—By an unrepentant cola-chewing conspirator

Dear Nyaaba,

I recall vividly that you always had a piece of cola handy, though you could not be said to be a consistent chewer. I always got, as a child, the impression that you used it to stir yourself up to work, what the English folk call a stimulant.

As I grew, the consumption of cola came to be seen as an exploit of the unlettered, and so I naturally knew I was not going to have anything to do with it.

But. It all began as a humble crunch.

Not the crunch of democratic institutions blooming in post-military Ghana, not quite. No, mine was a crunch that began circa 1992, at the intersection of electoral politics and spiritual allegiance, and it came courtesy of a small, brown, bitter nut: the fabled cola.

At the time, I wasn’t seeking divine enlightenment or a natural energy boost. I was making a statement. A loud, juicy, slightly red-stained one in solidarity with a man: Dr. Hilla Limann, Sissala son of the Upper West, constitutional purist, and presidential candidate for the People’s National Convention (PNC). A man who, as fate and the tribal blender of Ghanaian politics would have it, had become a chewable symbol of marginalisation.

Now, let me be clear: this wasn’t a snack. This was protest. Performance. Resistance-by-mastication.

You see, as the 1992 elections loomed and the Fourth Republic tentatively poked its head out of the military shroud, Dr. Limann dared, dared!, to run again for president, invoking the memory of his brief, principled rule in 1979–81. But alas, in a country where political rivalry often wears tribal garb like Sunday best, Dr. Limann became less of a candidate and more of a chew toy.

Kasise Ricky Peprah,the Author

His opponents, masters of fiction and full-time fabricators of scandal, accused him not merely of political irrelevance, but of defiling the very walls of Christianborg Castle, Ghana’s presidential seat then, with cola nut spittle. Yes, you read that right. Apparently, his alleged cola-chewing was so vigorous, so unholy, that it left crimson trails of blasphemy on colonial masonry.

The symbolism was too delicious to ignore.

Here was a man from the North, a devout Sissala scholar who revered constitutionalism like it was scripture, being reduced by the southern elite commentariat to a mouth-frothing bushman, too uncouth to govern.

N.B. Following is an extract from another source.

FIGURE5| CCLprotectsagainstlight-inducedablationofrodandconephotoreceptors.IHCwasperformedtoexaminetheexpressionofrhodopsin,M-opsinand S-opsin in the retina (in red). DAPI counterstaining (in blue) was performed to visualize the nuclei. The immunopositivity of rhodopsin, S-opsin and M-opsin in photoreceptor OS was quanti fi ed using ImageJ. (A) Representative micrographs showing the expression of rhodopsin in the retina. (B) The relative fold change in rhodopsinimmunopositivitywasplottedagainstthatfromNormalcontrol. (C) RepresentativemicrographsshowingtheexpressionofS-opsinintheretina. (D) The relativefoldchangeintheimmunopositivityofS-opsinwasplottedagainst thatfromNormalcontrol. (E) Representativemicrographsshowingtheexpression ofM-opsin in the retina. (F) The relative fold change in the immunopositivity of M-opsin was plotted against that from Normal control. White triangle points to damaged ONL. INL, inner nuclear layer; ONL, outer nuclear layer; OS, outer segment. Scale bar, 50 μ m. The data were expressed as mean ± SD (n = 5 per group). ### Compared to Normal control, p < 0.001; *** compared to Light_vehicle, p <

All because of cola. The sacred nut of communion, ceremony, and, if you asked them, carnage.

So I picked up a nut.

And I chewed. Loudly.

At lectures, for I was then an undergraduate, in meetings, in buses, in bank queues, even (once) at a suspiciously upscale funeral in Labone. My gumline became a frontline. My tongue, a banner. I chewed for Limann. I chewed for the Upper West, I chewed for Northern Ghana. I chewed for every tribe, every language group, that’s ever been deemed “less evolved” by the self-proclaimed curators of Ghanaian civilization.

Because let’s not pretend: tribal politics in Ghana is a contact sport dressed in kente. There are those who fancy themselves as the true face of Homo sapiens, as though evolutionary biology paused for a jollof break in their compound. These are the ones who speak of “development” like it’s genetic, not policy. Who weaponize accents, surnames, and yes, chewing habits, as proof of unfitness to rule.

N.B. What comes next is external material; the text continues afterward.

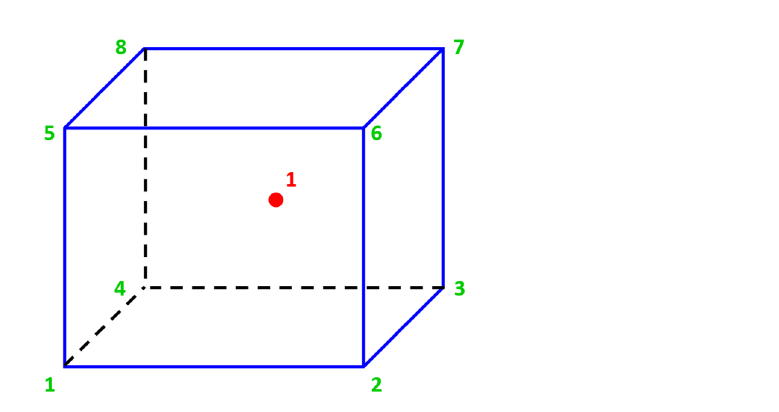
Figure 3. Representation of the 1 × 1 × 1 integration points scheme in hexahedral elements.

But the cola nut is stubborn. It stains.

And so does history.

In my own small way, I’ve carried on the protest.

From 1992 to now, I’ve chewed through coups, dumsor, SSS reforms, and even an E-Levy. I’ve refused to let the symbolism dry up. Even when people tell me it’s “not cool”, “uncouth” or “archaic” or “discolours your teeth,” I smile wide and say: “So did truth, once upon a time.”

Let them talk.

As long as memory needs a mouth and justice has a jaw, I’ll be here, chewing.